PROBLEM REQUIREMENTS :: Count the lines in the listing that contain the string "размещение", matching case exactly. Reply with the number alone.
═══ RECORDS SUPPLIED ═══
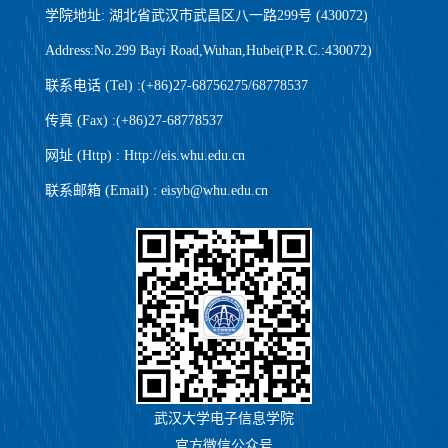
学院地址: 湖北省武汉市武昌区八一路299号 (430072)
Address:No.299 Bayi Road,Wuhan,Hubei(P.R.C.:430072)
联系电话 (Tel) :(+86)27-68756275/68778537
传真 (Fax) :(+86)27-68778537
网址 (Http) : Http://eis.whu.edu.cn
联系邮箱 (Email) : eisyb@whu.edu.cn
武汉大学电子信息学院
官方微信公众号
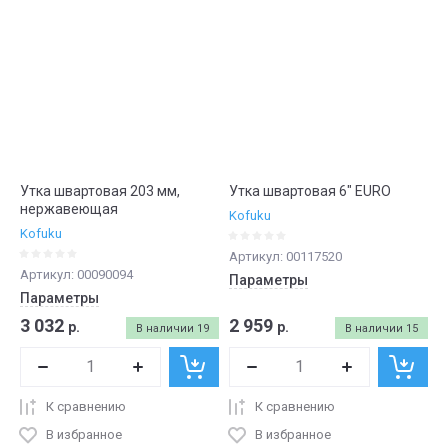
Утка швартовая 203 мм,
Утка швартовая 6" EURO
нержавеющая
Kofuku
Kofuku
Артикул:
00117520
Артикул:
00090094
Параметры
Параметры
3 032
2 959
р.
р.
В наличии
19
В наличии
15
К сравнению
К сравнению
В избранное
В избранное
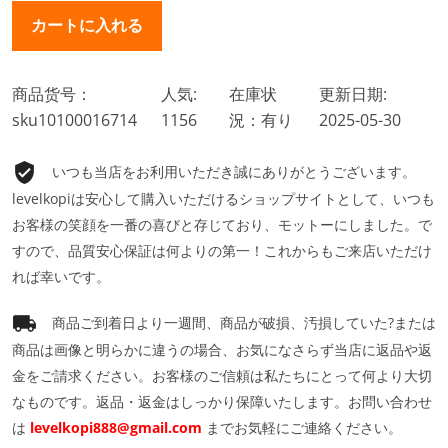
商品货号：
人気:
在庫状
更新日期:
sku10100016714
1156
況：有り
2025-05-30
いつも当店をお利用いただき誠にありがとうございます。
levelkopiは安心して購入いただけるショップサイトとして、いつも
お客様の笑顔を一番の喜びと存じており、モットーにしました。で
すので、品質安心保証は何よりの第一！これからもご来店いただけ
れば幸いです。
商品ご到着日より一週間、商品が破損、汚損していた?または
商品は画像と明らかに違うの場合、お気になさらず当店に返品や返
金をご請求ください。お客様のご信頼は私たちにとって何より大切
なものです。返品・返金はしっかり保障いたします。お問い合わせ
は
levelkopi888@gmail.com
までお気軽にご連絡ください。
═══
═══ RECORDS SUPPLIED ═══
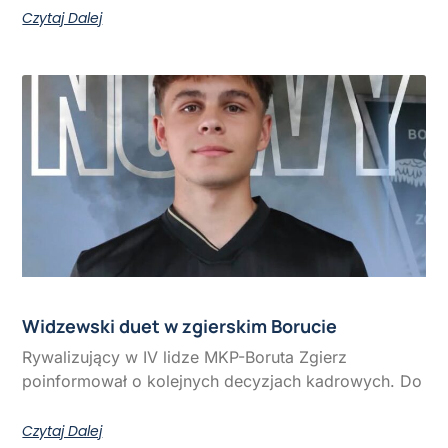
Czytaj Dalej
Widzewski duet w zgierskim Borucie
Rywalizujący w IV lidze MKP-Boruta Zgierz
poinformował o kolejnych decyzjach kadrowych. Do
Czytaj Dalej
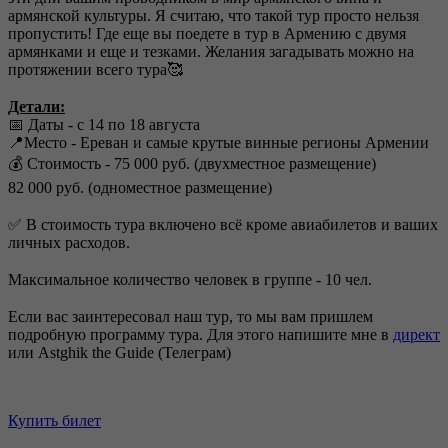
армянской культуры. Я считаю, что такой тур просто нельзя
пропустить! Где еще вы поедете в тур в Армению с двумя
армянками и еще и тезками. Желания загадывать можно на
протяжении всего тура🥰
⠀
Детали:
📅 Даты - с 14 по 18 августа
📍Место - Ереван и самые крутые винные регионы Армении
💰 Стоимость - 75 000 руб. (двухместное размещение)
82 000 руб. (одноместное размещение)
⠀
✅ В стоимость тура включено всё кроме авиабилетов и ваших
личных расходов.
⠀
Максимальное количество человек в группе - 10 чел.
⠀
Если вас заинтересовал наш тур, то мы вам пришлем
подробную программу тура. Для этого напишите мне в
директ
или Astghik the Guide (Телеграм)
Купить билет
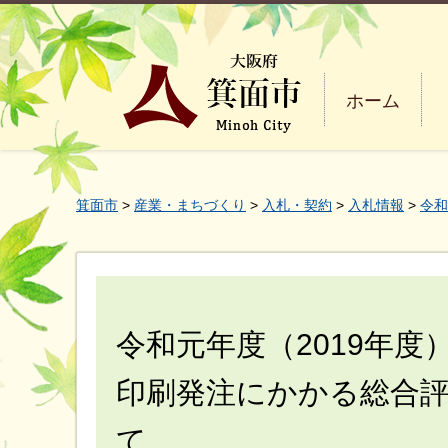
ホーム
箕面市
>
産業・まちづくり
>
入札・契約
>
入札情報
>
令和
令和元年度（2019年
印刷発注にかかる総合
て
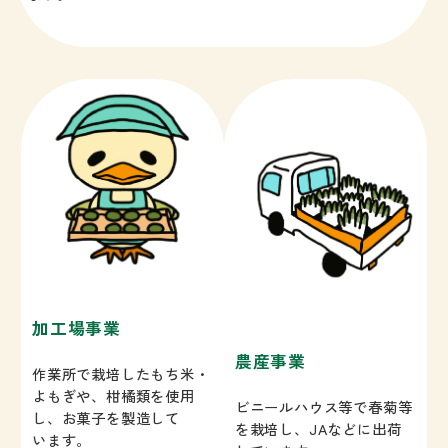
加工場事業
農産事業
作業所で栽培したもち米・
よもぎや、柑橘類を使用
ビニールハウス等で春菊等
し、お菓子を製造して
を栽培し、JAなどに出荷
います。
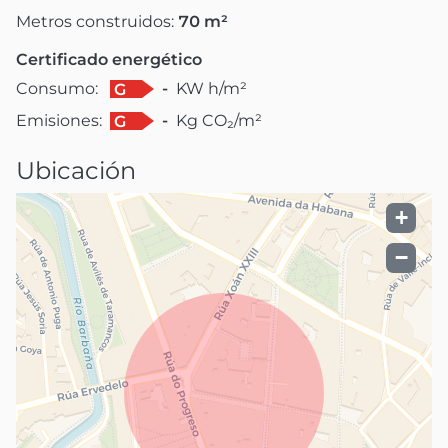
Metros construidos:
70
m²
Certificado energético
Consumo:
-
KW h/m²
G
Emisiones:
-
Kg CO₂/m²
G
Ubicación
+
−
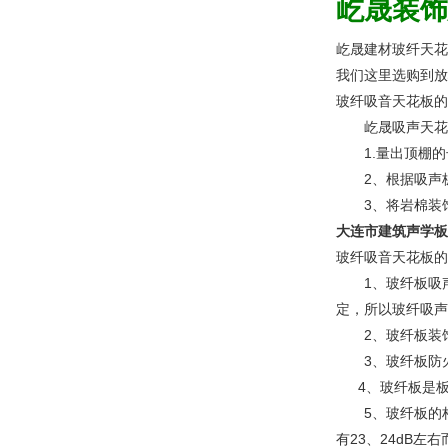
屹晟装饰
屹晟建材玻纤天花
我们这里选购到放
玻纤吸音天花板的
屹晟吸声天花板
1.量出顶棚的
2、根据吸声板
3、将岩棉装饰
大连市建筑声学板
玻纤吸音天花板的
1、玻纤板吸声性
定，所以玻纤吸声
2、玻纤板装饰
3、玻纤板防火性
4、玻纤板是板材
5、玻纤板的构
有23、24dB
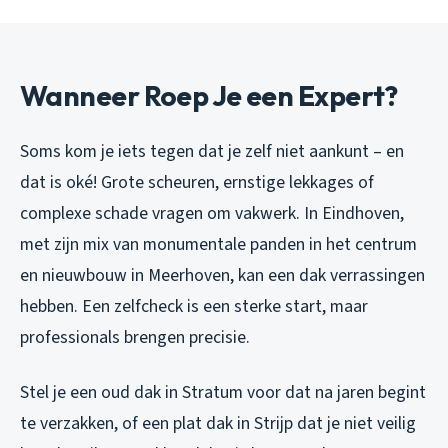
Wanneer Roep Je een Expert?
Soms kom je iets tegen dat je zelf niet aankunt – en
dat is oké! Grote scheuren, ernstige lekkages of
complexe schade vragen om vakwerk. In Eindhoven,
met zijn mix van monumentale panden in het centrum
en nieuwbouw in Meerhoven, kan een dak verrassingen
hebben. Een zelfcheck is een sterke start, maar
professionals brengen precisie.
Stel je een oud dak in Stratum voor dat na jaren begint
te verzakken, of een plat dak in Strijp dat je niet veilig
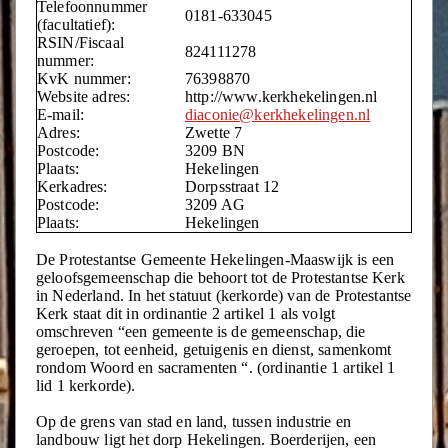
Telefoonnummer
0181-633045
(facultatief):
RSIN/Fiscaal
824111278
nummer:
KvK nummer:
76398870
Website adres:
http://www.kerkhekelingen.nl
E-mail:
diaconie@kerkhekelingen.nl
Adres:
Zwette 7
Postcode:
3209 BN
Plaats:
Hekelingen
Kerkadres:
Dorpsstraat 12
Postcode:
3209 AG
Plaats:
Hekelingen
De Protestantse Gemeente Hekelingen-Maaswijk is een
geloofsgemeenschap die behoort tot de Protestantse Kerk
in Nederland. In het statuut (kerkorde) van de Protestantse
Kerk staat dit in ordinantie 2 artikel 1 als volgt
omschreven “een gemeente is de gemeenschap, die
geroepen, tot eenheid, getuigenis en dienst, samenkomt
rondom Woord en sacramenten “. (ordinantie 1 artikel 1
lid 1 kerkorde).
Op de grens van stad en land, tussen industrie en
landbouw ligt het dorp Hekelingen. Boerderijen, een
═══
═══ RECORDS SUPPLIED ═══
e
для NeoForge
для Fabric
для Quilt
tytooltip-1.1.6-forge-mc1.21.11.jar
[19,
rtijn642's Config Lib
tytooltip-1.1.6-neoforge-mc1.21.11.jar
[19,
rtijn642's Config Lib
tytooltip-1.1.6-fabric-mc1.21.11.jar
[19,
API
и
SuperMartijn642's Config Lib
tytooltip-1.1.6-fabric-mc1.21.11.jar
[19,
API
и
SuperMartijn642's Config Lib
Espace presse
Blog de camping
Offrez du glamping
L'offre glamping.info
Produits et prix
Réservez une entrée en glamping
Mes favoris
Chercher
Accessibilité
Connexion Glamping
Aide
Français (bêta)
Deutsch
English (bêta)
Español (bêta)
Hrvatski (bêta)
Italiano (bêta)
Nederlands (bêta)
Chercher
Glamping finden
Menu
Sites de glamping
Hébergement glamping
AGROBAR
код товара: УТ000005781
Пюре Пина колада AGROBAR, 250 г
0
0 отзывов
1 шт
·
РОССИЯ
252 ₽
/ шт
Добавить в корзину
═══
TASK SOLUTION :: 2